3 Shifts / Accelerate
Accelerate Innovation

Build Planetary Digital Twin

Prioritize innovations to measure, monitor and model the health of the planet’s biosphere and interactions with economic and social systems.

Summary

Digital twins combined with AI have the capability to conduct automated monitoring of risks and threats to key protected areas (either natural or cultural areas under global protection frameworks), ecosystem services or endangered species. Digital twins can also assist in understanding options and trade offs for achieving different SDGs and MEAs. This can benefit not only national governments, but also private sector companies, research institutions, non-profit organizations, and local communities.

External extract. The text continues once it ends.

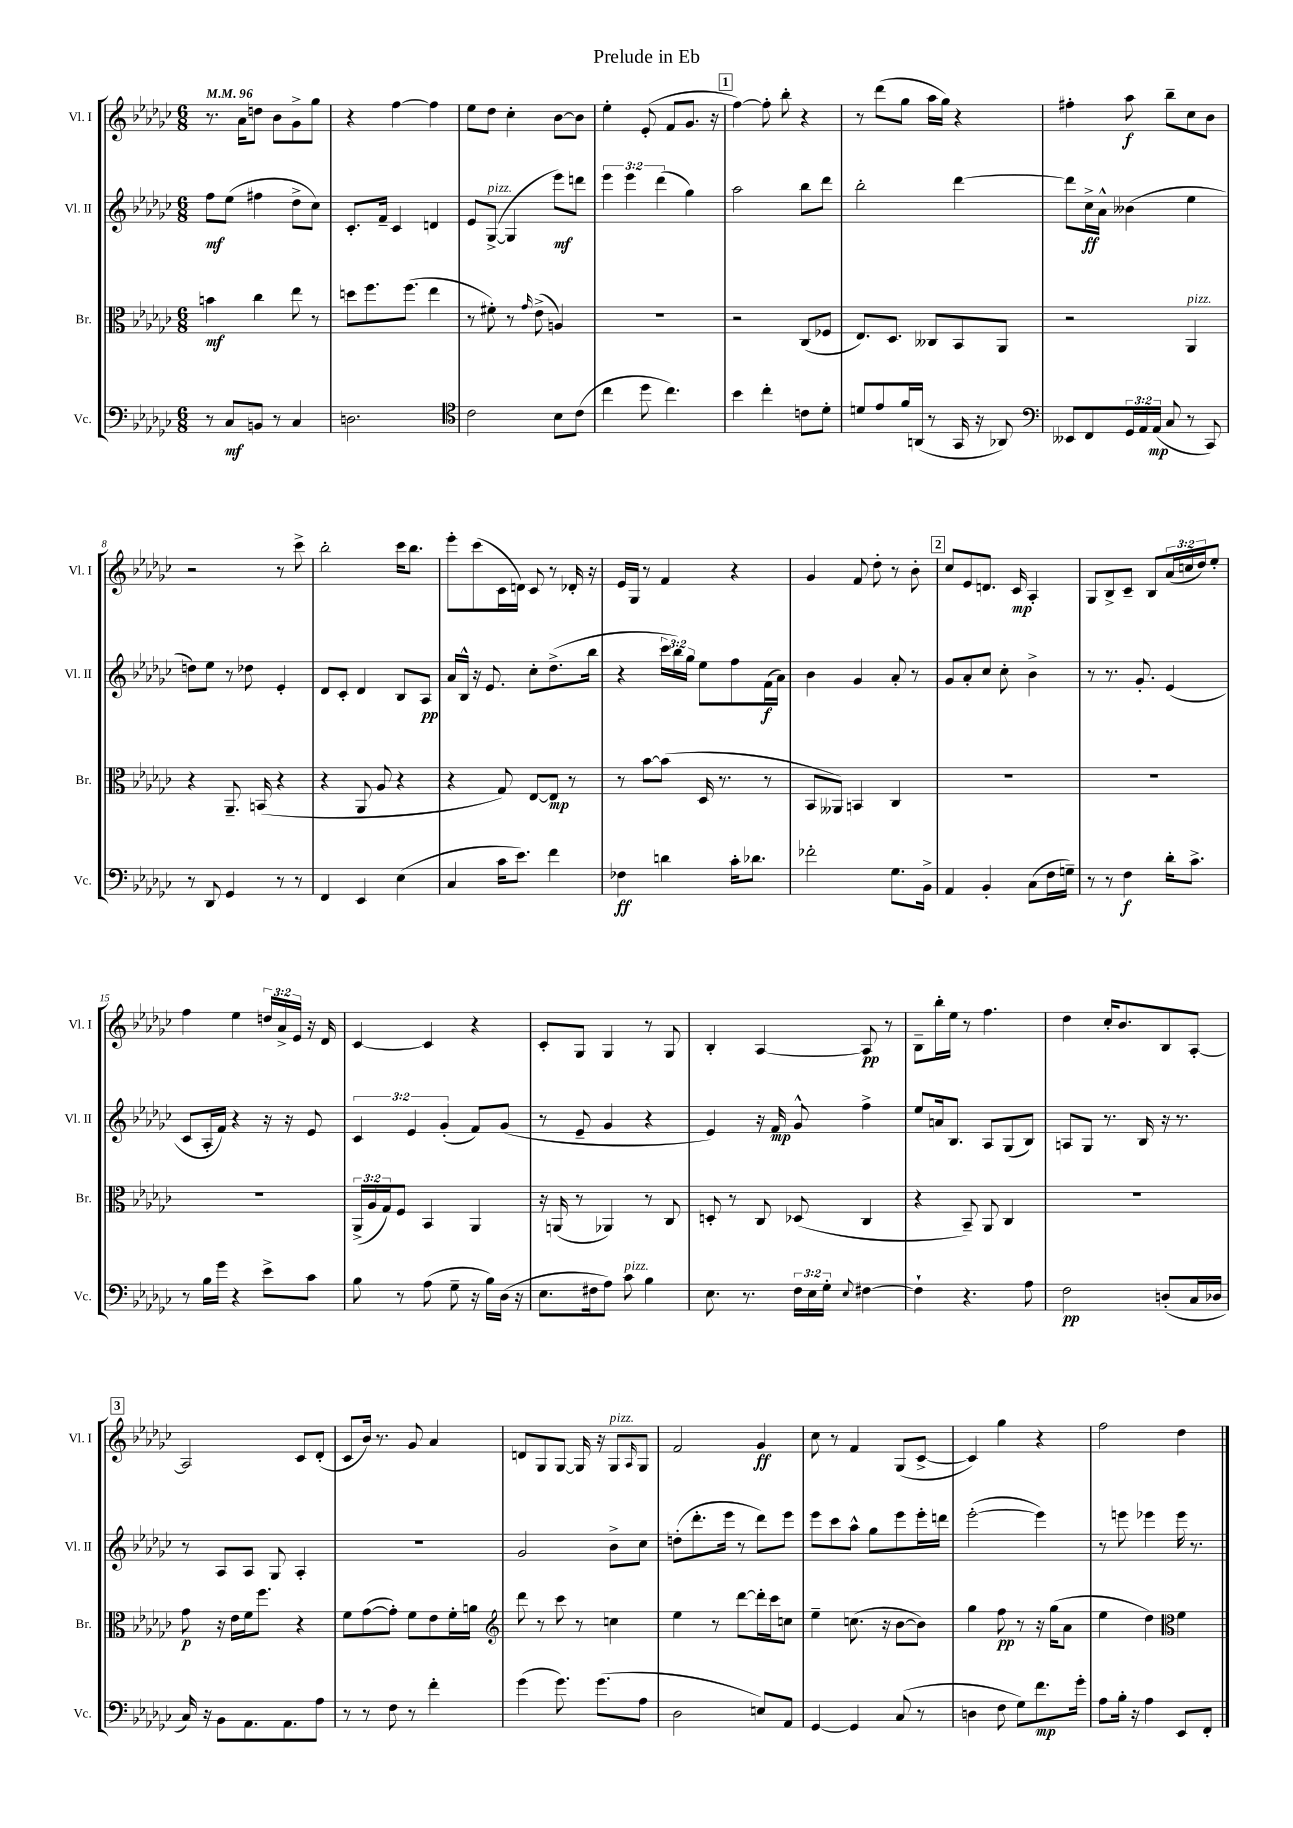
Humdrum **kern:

However, many efforts continue to be fragmented and unable to connect in order to monitor planetary health in real time. Major investments are needed to build interoperable digital twins of the earth and its various subsystems that can allow us to monitor and model complex relationships among environmental, social, and economic systems using the best science and data available as well as robust data-protection rules. First, investments to improve the sensing, connectivity and computational requirements for collecting and processing the vast volumes of data, especially for real-time data processing scenarios at a planetary scale.

Second, adoption of transparency principles, data standards and safeguards, Open APIs (Application Programming Interface) and communication protocols that enable safety, privacy, interoperability, transferability, and quality control of key sustainability data across disparate systems. Third, ways to support, and integrate validated citizen science contributions and observations as well as other open-source tools and algorithms into the digital twin ecosystems. Finally, development of applications that enable real-time ingestion and processing of data from the digital twin ecosystem into governments, science, civil society, and private sector ecosystems and vice-versa to inform meaningful forms of analysis and decision support systems.